* **Exercise goal**:
While you copy the lines below, skip the pictures and keep the rest exact.

***

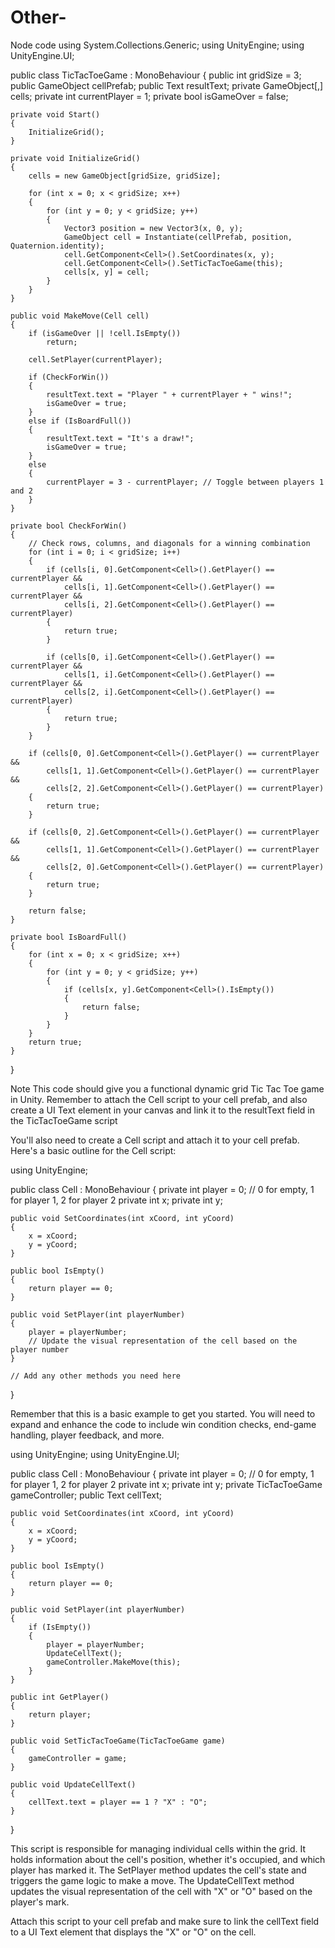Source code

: # Other-
Node code
using System.Collections.Generic;
using UnityEngine;
using UnityEngine.UI;

public class TicTacToeGame : MonoBehaviour
{
    public int gridSize = 3;
    public GameObject cellPrefab;
    public Text resultText;
    private GameObject[,] cells;
    private int currentPlayer = 1;
    private bool isGameOver = false;

    private void Start()
    {
        InitializeGrid();
    }

    private void InitializeGrid()
    {
        cells = new GameObject[gridSize, gridSize];

        for (int x = 0; x < gridSize; x++)
        {
            for (int y = 0; y < gridSize; y++)
            {
                Vector3 position = new Vector3(x, 0, y);
                GameObject cell = Instantiate(cellPrefab, position, Quaternion.identity);
                cell.GetComponent<Cell>().SetCoordinates(x, y);
                cell.GetComponent<Cell>().SetTicTacToeGame(this);
                cells[x, y] = cell;
            }
        }
    }

    public void MakeMove(Cell cell)
    {
        if (isGameOver || !cell.IsEmpty())
            return;

        cell.SetPlayer(currentPlayer);

        if (CheckForWin())
        {
            resultText.text = "Player " + currentPlayer + " wins!";
            isGameOver = true;
        }
        else if (IsBoardFull())
        {
            resultText.text = "It's a draw!";
            isGameOver = true;
        }
        else
        {
            currentPlayer = 3 - currentPlayer; // Toggle between players 1 and 2
        }
    }

    private bool CheckForWin()
    {
        // Check rows, columns, and diagonals for a winning combination
        for (int i = 0; i < gridSize; i++)
        {
            if (cells[i, 0].GetComponent<Cell>().GetPlayer() == currentPlayer &&
                cells[i, 1].GetComponent<Cell>().GetPlayer() == currentPlayer &&
                cells[i, 2].GetComponent<Cell>().GetPlayer() == currentPlayer)
            {
                return true;
            }

            if (cells[0, i].GetComponent<Cell>().GetPlayer() == currentPlayer &&
                cells[1, i].GetComponent<Cell>().GetPlayer() == currentPlayer &&
                cells[2, i].GetComponent<Cell>().GetPlayer() == currentPlayer)
            {
                return true;
            }
        }

        if (cells[0, 0].GetComponent<Cell>().GetPlayer() == currentPlayer &&
            cells[1, 1].GetComponent<Cell>().GetPlayer() == currentPlayer &&
            cells[2, 2].GetComponent<Cell>().GetPlayer() == currentPlayer)
        {
            return true;
        }

        if (cells[0, 2].GetComponent<Cell>().GetPlayer() == currentPlayer &&
            cells[1, 1].GetComponent<Cell>().GetPlayer() == currentPlayer &&
            cells[2, 0].GetComponent<Cell>().GetPlayer() == currentPlayer)
        {
            return true;
        }

        return false;
    }

    private bool IsBoardFull()
    {
        for (int x = 0; x < gridSize; x++)
        {
            for (int y = 0; y < gridSize; y++)
            {
                if (cells[x, y].GetComponent<Cell>().IsEmpty())
                {
                    return false;
                }
            }
        }
        return true;
    }
}

Note
This code should give you a functional dynamic grid Tic Tac Toe game in Unity. Remember to attach the Cell script to your cell prefab, and also create a UI Text element in your canvas and link it to the resultText field in the TicTacToeGame script


You'll also need to create a Cell script and attach it to your cell prefab. Here's a basic outline for the Cell script:


using UnityEngine;

public class Cell : MonoBehaviour
{
    private int player = 0; // 0 for empty, 1 for player 1, 2 for player 2
    private int x;
    private int y;

    public void SetCoordinates(int xCoord, int yCoord)
    {
        x = xCoord;
        y = yCoord;
    }

    public bool IsEmpty()
    {
        return player == 0;
    }

    public void SetPlayer(int playerNumber)
    {
        player = playerNumber;
        // Update the visual representation of the cell based on the player number
    }

    // Add any other methods you need here
}

Remember that this is a basic example to get you started. You will need to expand and enhance the code to include win condition checks, end-game handling, player feedback, and more.

using UnityEngine;
using UnityEngine.UI;

public class Cell : MonoBehaviour
{
    private int player = 0; // 0 for empty, 1 for player 1, 2 for player 2
    private int x;
    private int y;
    private TicTacToeGame gameController;
    public Text cellText;

    public void SetCoordinates(int xCoord, int yCoord)
    {
        x = xCoord;
        y = yCoord;
    }

    public bool IsEmpty()
    {
        return player == 0;
    }

    public void SetPlayer(int playerNumber)
    {
        if (IsEmpty())
        {
            player = playerNumber;
            UpdateCellText();
            gameController.MakeMove(this);
        }
    }

    public int GetPlayer()
    {
        return player;
    }

    public void SetTicTacToeGame(TicTacToeGame game)
    {
        gameController = game;
    }

    public void UpdateCellText()
    {
        cellText.text = player == 1 ? "X" : "O";
    }
}

This script is responsible for managing individual cells within the grid. It holds information about the cell's position, whether it's occupied, and which player has marked it. The SetPlayer method updates the cell's state and triggers the game logic to make a move. The UpdateCellText method updates the visual representation of the cell with "X" or "O" based on the player's mark.

Attach this script to your cell prefab and make sure to link the cellText field to a UI Text element that displays the "X" or "O" on the cell.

***

* **Written reply**:
Source code

: # Other-
Node code
using System.Collections.Generic;
using UnityEngine;
using UnityEngine.UI;

public class TicTacToeGame : MonoBehaviour
{
    public int gridSize = 3;
    public GameObject cellPrefab;
    public Text resultText;
    private GameObject[,] cells;
    private int currentPlayer = 1;
    private bool isGameOver = false;

    private void Start()
    {
        InitializeGrid();
    }

    private void InitializeGrid()
    {
        cells = new GameObject[gridSize, gridSize];

        for (int x = 0; x < gridSize; x++)
        {
            for (int y = 0; y < gridSize; y++)
            {
                Vector3 position = new Vector3(x, 0, y);
                GameObject cell = Instantiate(cellPrefab, position, Quaternion.identity);
                cell.GetComponent<Cell>().SetCoordinates(x, y);
                cell.GetComponent<Cell>().SetTicTacToeGame(this);
                cells[x, y] = cell;
            }
        }
    }

    public void MakeMove(Cell cell)
    {
        if (isGameOver || !cell.IsEmpty())
            return;

        cell.SetPlayer(currentPlayer);

        if (CheckForWin())
        {
            resultText.text = "Player " + currentPlayer + " wins!";
            isGameOver = true;
        }
        else if (IsBoardFull())
        {
            resultText.text = "It's a draw!";
            isGameOver = true;
        }
        else
        {
            currentPlayer = 3 - currentPlayer; // Toggle between players 1 and 2
        }
    }

    private bool CheckForWin()
    {
        // Check rows, columns, and diagonals for a winning combination
        for (int i = 0; i < gridSize; i++)
        {
            if (cells[i, 0].GetComponent<Cell>().GetPlayer() == currentPlayer &&
                cells[i, 1].GetComponent<Cell>().GetPlayer() == currentPlayer &&
                cells[i, 2].GetComponent<Cell>().GetPlayer() == currentPlayer)
            {
                return true;
            }

            if (cells[0, i].GetComponent<Cell>().GetPlayer() == currentPlayer &&
                cells[1, i].GetComponent<Cell>().GetPlayer() == currentPlayer &&
                cells[2, i].GetComponent<Cell>().GetPlayer() == currentPlayer)
            {
                return true;
            }
        }

        if (cells[0, 0].GetComponent<Cell>().GetPlayer() == currentPlayer &&
            cells[1, 1].GetComponent<Cell>().GetPlayer() == currentPlayer &&
            cells[2, 2].GetComponent<Cell>().GetPlayer() == currentPlayer)
        {
            return true;
        }

        if (cells[0, 2].GetComponent<Cell>().GetPlayer() == currentPlayer &&
            cells[1, 1].GetComponent<Cell>().GetPlayer() == currentPlayer &&
            cells[2, 0].GetComponent<Cell>().GetPlayer() == currentPlayer)
        {
            return true;
        }

        return false;
    }

    private bool IsBoardFull()
    {
        for (int x = 0; x < gridSize; x++)
        {
            for (int y = 0; y < gridSize; y++)
            {
                if (cells[x, y].GetComponent<Cell>().IsEmpty())
                {
                    return false;
                }
            }
        }
        return true;
    }
}

Note
This code should give you a functional dynamic grid Tic Tac Toe game in Unity. Remember to attach the Cell script to your cell prefab, and also create a UI Text element in your canvas and link it to the resultText field in the TicTacToeGame script


You'll also need to create a Cell script and attach it to your cell prefab. Here's a basic outline for the Cell script:


using UnityEngine;

public class Cell : MonoBehaviour
{
    private int player = 0; // 0 for empty, 1 for player 1, 2 for player 2
    private int x;
    private int y;

    public void SetCoordinates(int xCoord, int yCoord)
    {
        x = xCoord;
        y = yCoord;
    }

    public bool IsEmpty()
    {
        return player == 0;
    }

    public void SetPlayer(int playerNumber)
    {
        player = playerNumber;
        // Update the visual representation of the cell based on the player number
    }

    // Add any other methods you need here
}

Remember that this is a basic example to get you started. You will need to expand and enhance the code to include win condition checks, end-game handling, player feedback, and more.

using UnityEngine;
using UnityEngine.UI;

public class Cell : MonoBehaviour
{
    private int player = 0; // 0 for empty, 1 for player 1, 2 for player 2
    private int x;
    private int y;
    private TicTacToeGame gameController;
    public Text cellText;

    public void SetCoordinates(int xCoord, int yCoord)
    {
        x = xCoord;
        y = yCoord;
    }

    public bool IsEmpty()
    {
        return player == 0;
    }

    public void SetPlayer(int playerNumber)
    {
        if (IsEmpty())
        {
            player = playerNumber;
            UpdateCellText();
            gameController.MakeMove(this);
        }
    }

    public int GetPlayer()
    {
        return player;
    }

    public void SetTicTacToeGame(TicTacToeGame game)
    {
        gameController = game;
    }

    public void UpdateCellText()
    {
        cellText.text = player == 1 ? "X" : "O";
    }
}

This script is responsible for managing individual cells within the grid. It holds information about the cell's position, whether it's occupied, and which player has marked it. The SetPlayer method updates the cell's state and triggers the game logic to make a move. The UpdateCellText method updates the visual representation of the cell with "X" or "O" based on the player's mark.

Attach this script to your cell prefab and make sure to link the cellText field to a UI Text element that displays the "X" or "O" on the cell.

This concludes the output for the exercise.